= PASSAGE =
══════════════════════════════

[Index of Lessons]
[Lesson 5] [Lesson 6.1]

6. Graphics and File Formats

This page is just information, if you don't really care too much about learning background knowledge on graphics for web pages, then I suggest you skip to the next lesson. There are numerous file formats for computer graphics. The main ones involved for web pages are Jpeg's and Gif's.
A web browser displays graphics in a HTML format which indicates the location of a graphic file in a single format that can be interpreted by different types of computers.
In technical jargon, you would say that this picture format is platform independent. HTML itself is platform independent, since plain text characters can be understood by any computer. Platform independent means that it doesn't matter what system you have or run, there will be no errors when accessing the file.
The standard format that can display within a web page is GIF or Graphics Interchange Format. The GIF compresses the picture information (reduces the file size) and translates it to binary code that can be sent over the Internet. GIF compression is most effective on graphics that have contiguous areas of solid color, and compression is even greater when the color is continuous in the horizontal direction.
The other file format used on the web is JPEG (named after the Joint Photographic Engineering Group that designed this format). Previously, JPEG images were not displayed in the page but were displayed in a separate window, using an external "helper" application. But most web browsers these days support JPEG images to be displayed right in the web page too.
JPEG compression is very effective for photographic images where the colors can vary over short distances ("grainy" images). JPEG offers some dramatic compression in filesize, sometimes by a factor of 10 (i.e. a 1500 kb file reduced to 150 kb), which may be at a trade-off for some image quality.

══════════════════════════════

= INFORMATION SUPPLIED =

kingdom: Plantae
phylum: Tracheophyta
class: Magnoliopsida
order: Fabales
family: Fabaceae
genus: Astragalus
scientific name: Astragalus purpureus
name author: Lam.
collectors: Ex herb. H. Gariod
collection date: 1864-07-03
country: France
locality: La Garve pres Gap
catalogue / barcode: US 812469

══════════════════════════════

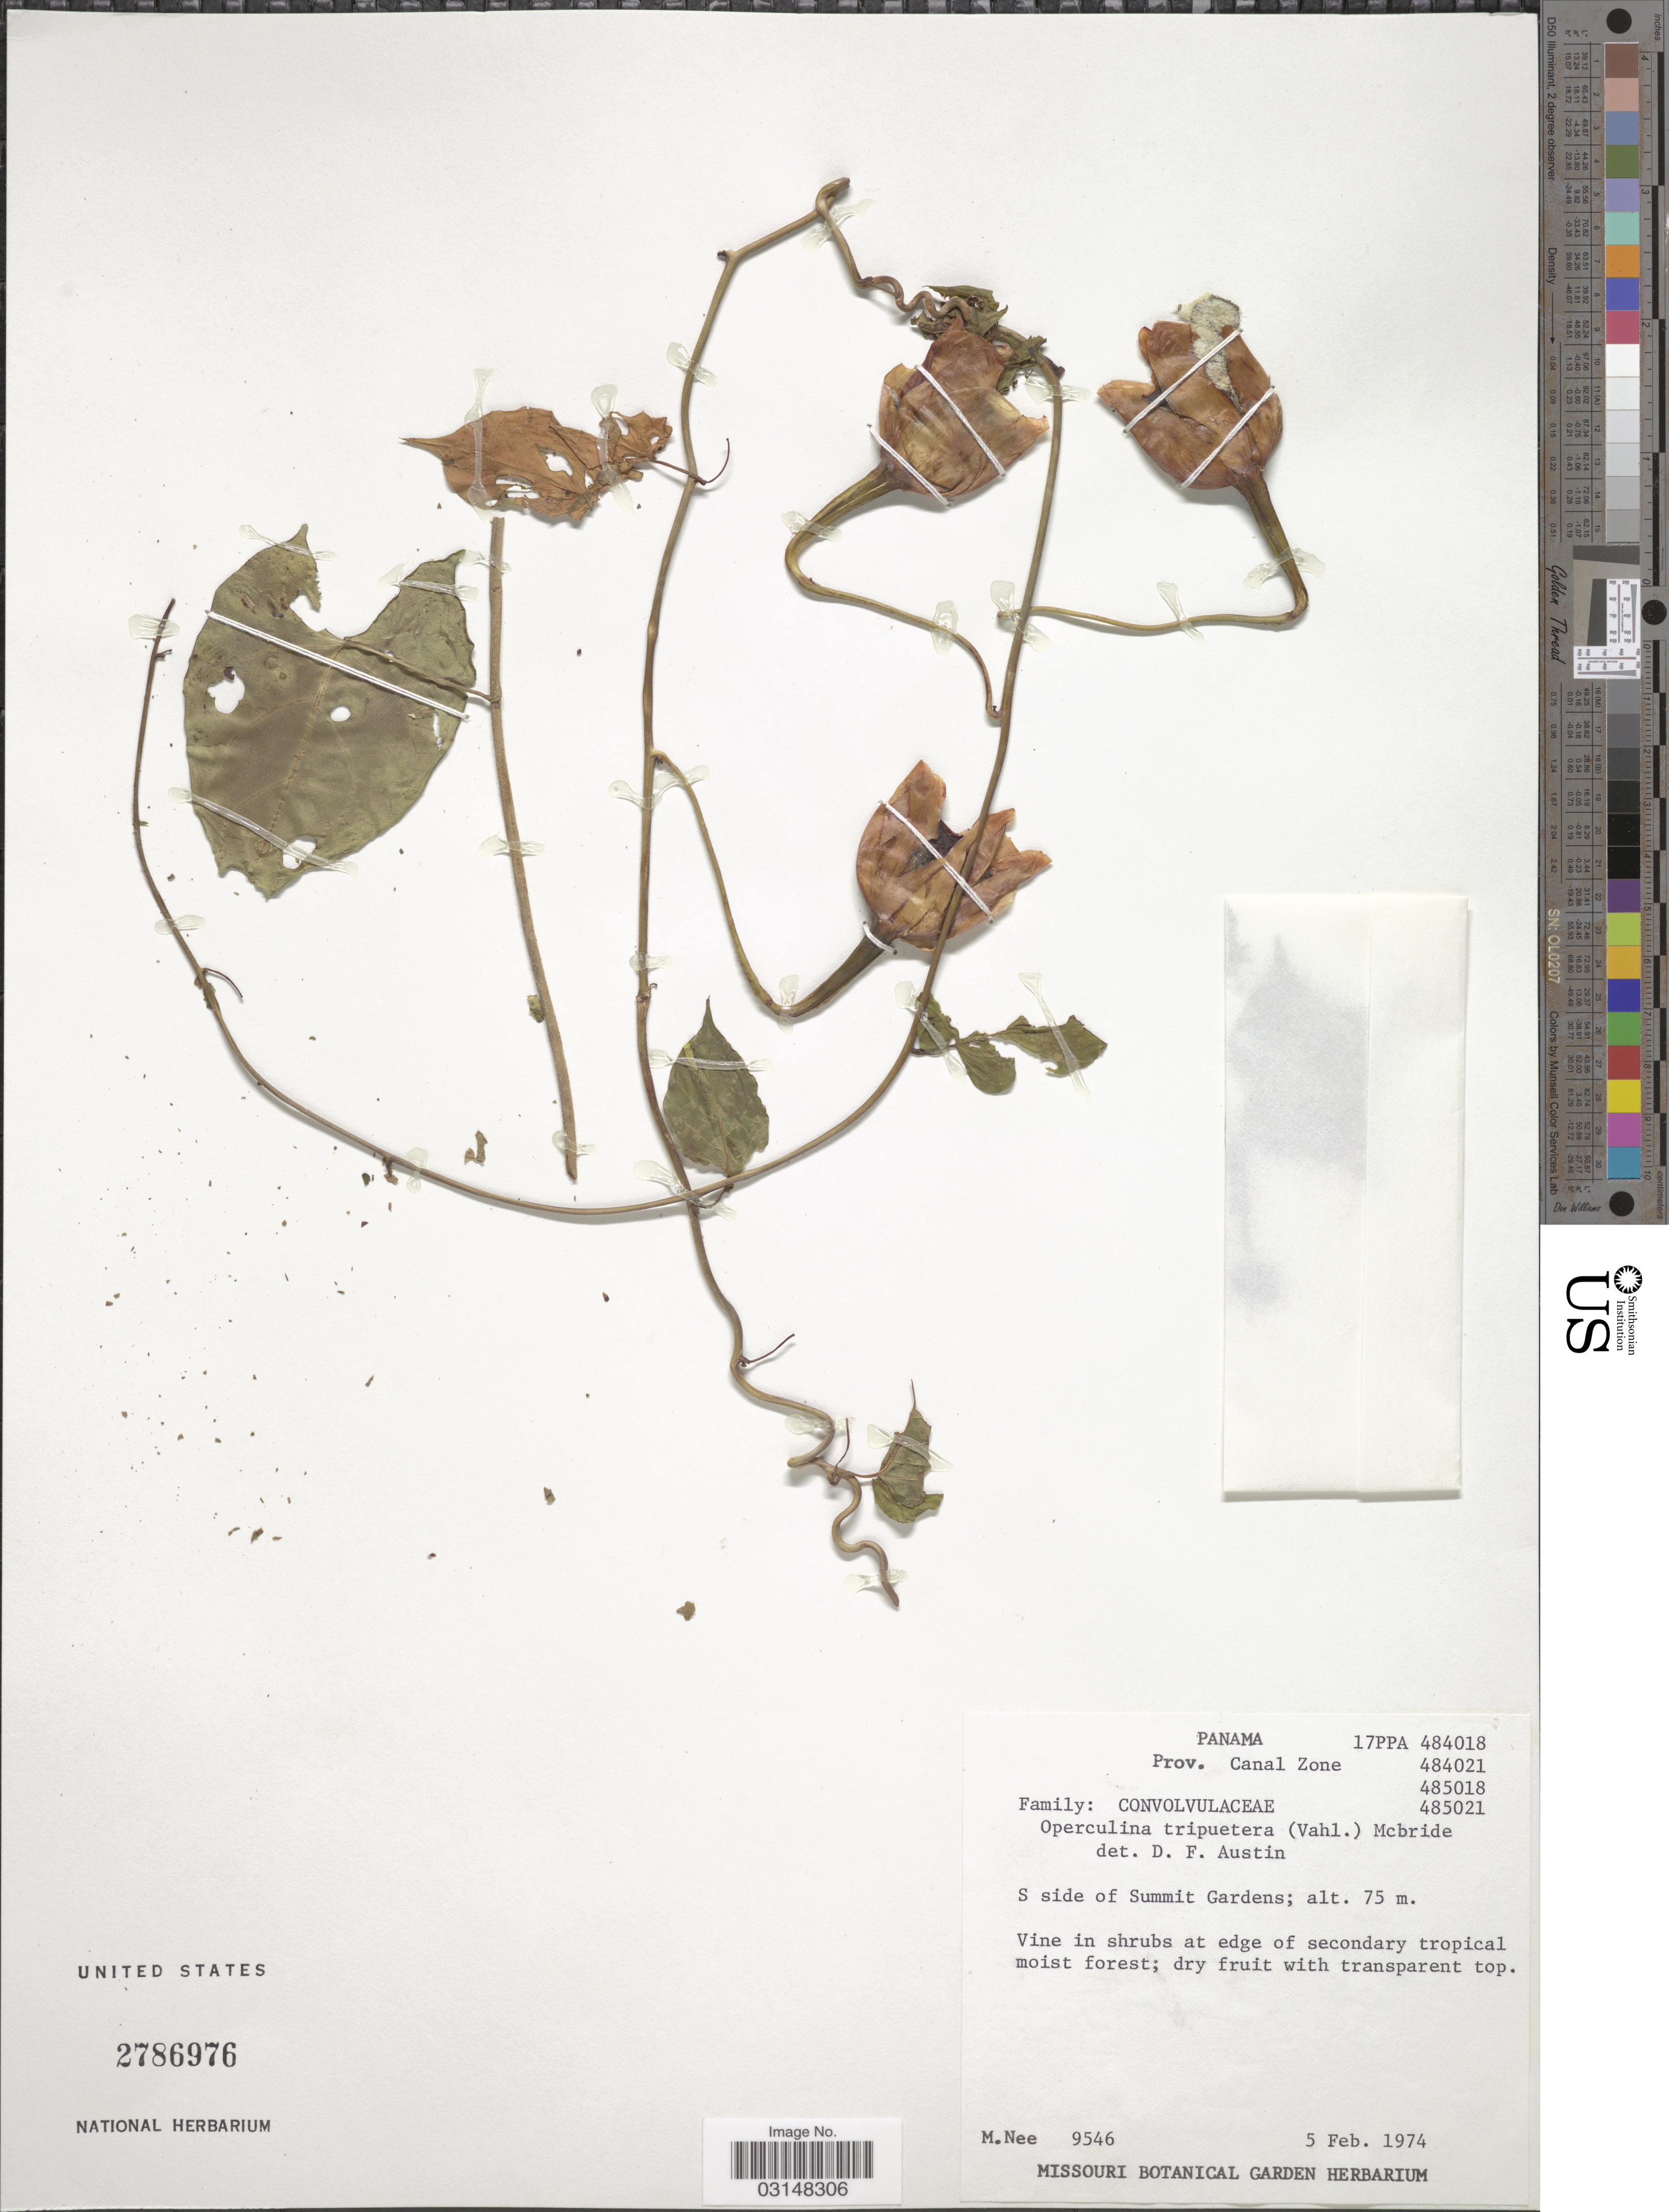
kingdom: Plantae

══════════════════════════════

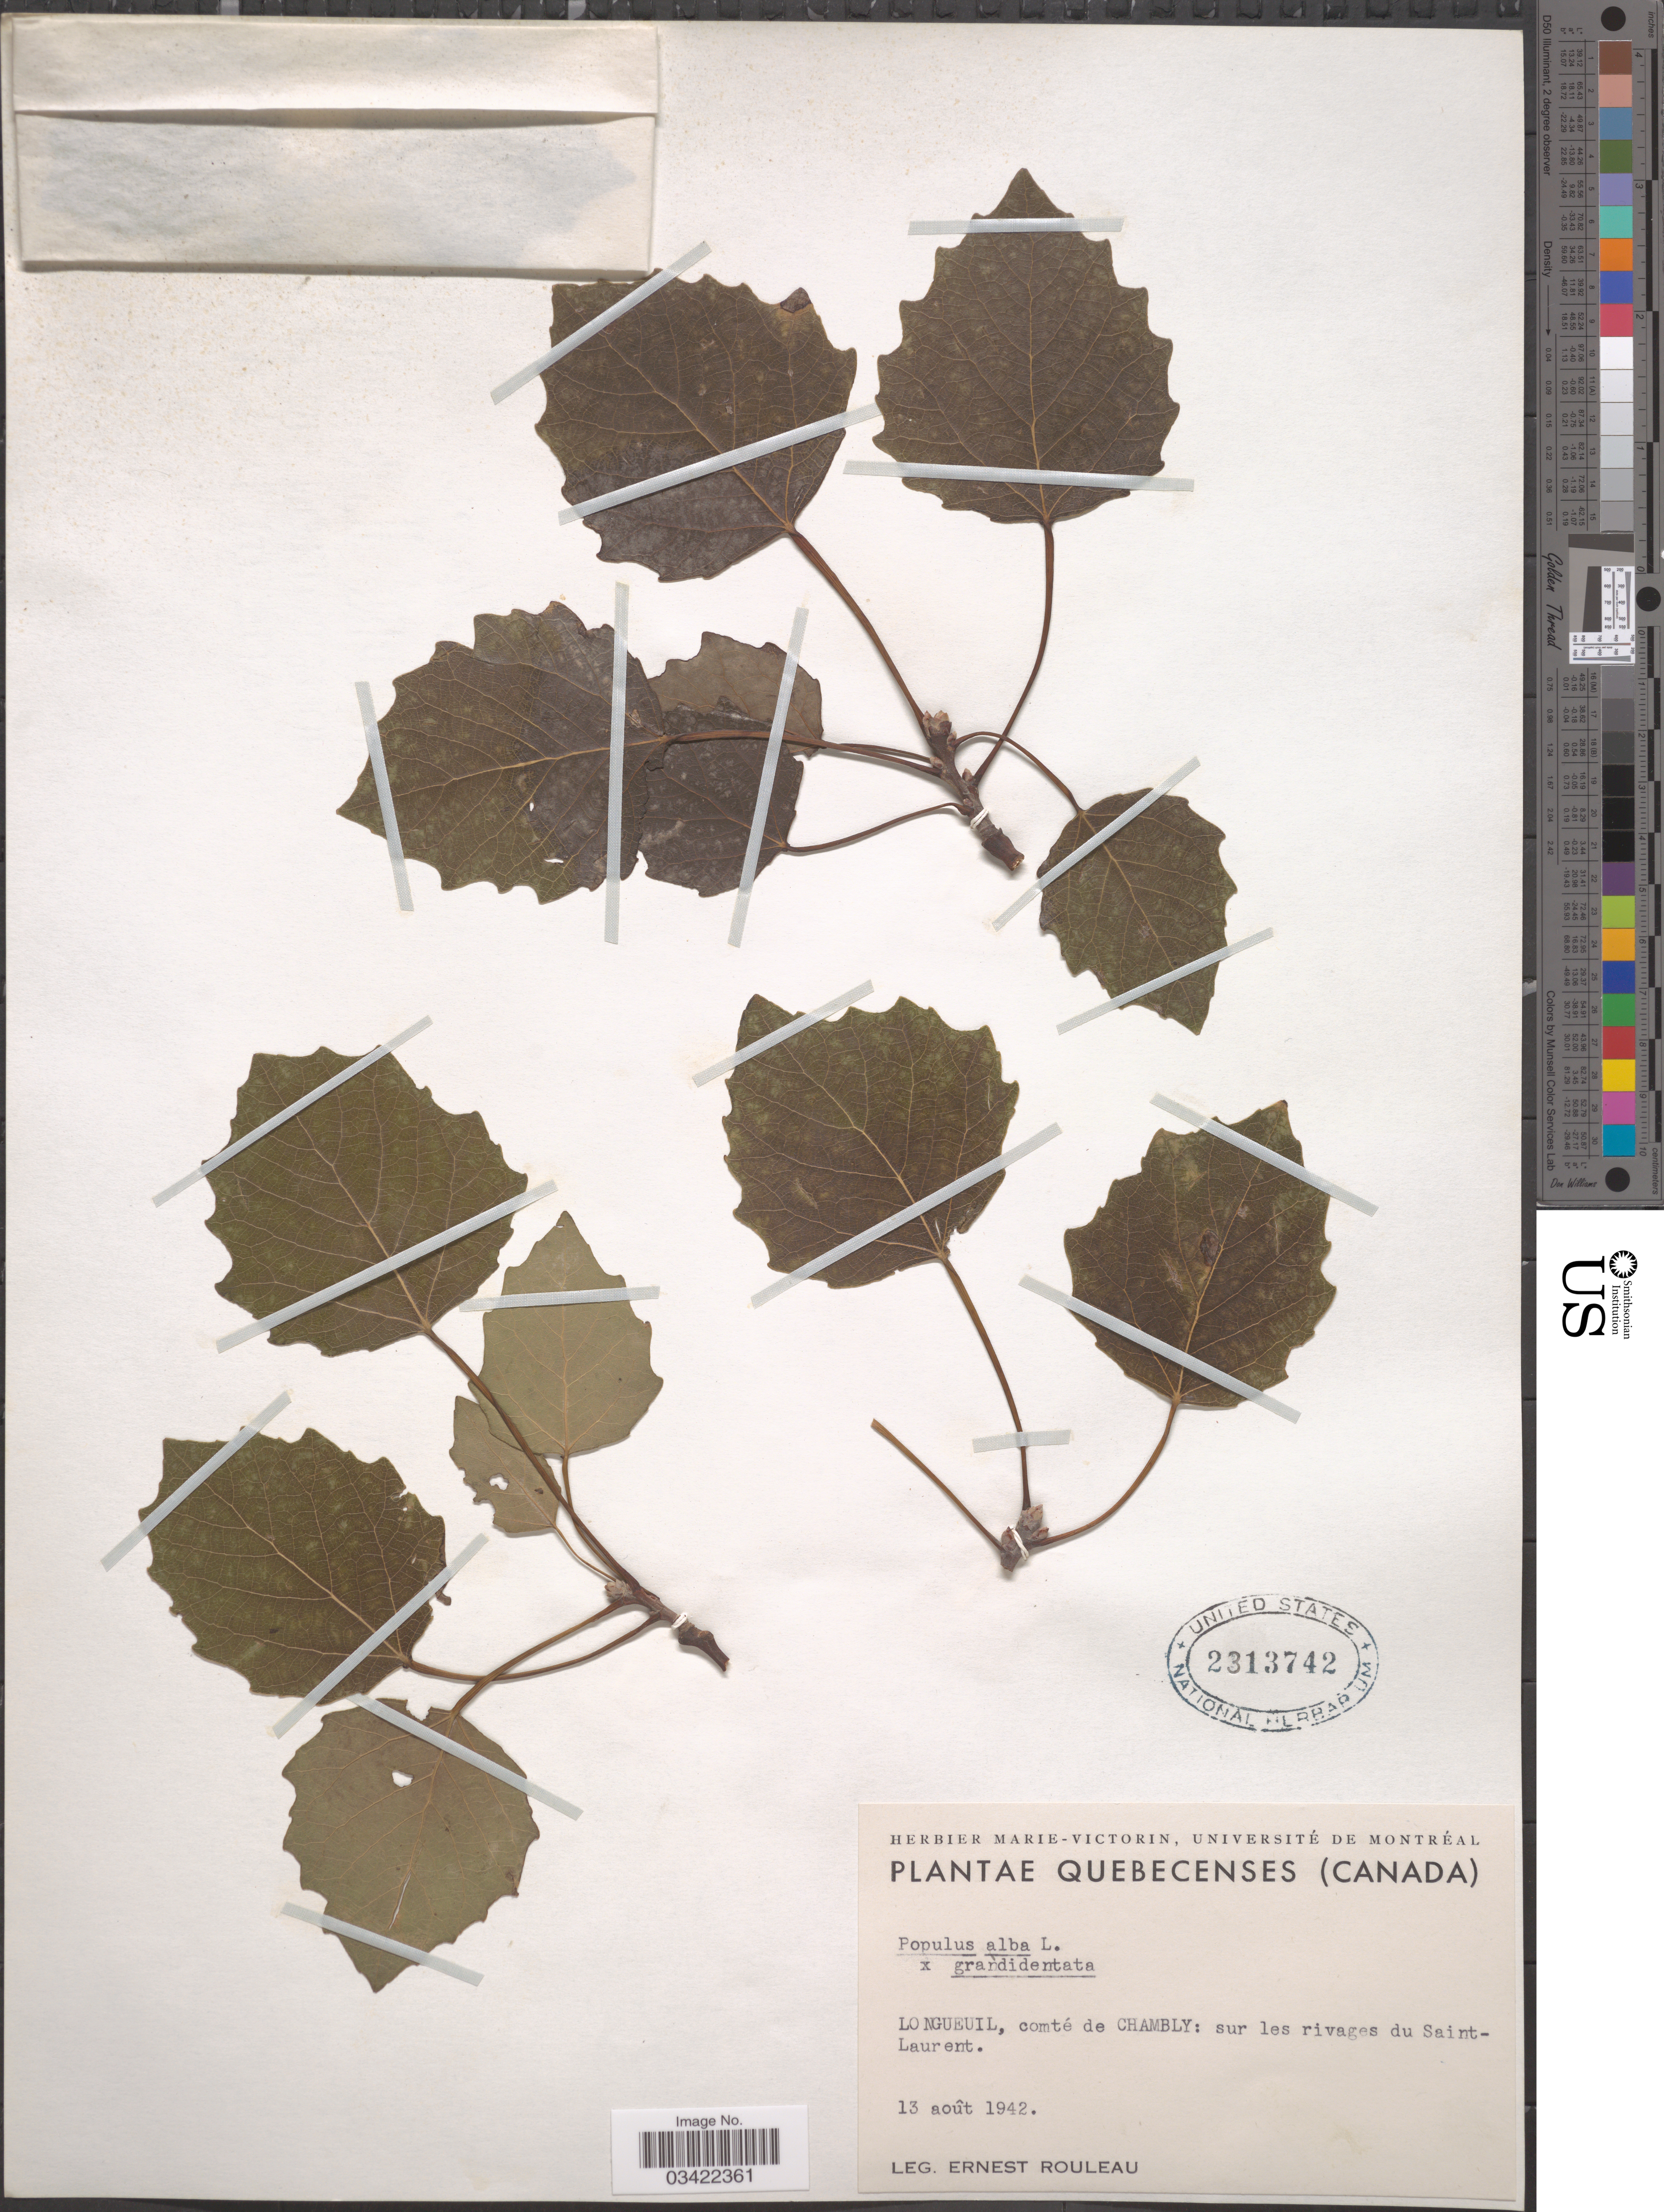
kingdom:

══════════════════════════════

= GOAL OF THE EXERCISE =
Update the lesson on graphics and file formats by restating the part that opens with "6. Graphics and" and closes with "Jpeg's and Gif's.", with "numerous" replaced by "many". The records come from a different source than the text.

= SOLUTION BELOW =
6. Graphics and File Formats

This page is just information, if you don't really care too much about learning background knowledge on graphics for web pages, then I suggest you skip to the next lesson. There are many file formats for computer graphics. The main ones involved for web pages are Jpeg's and Gif's.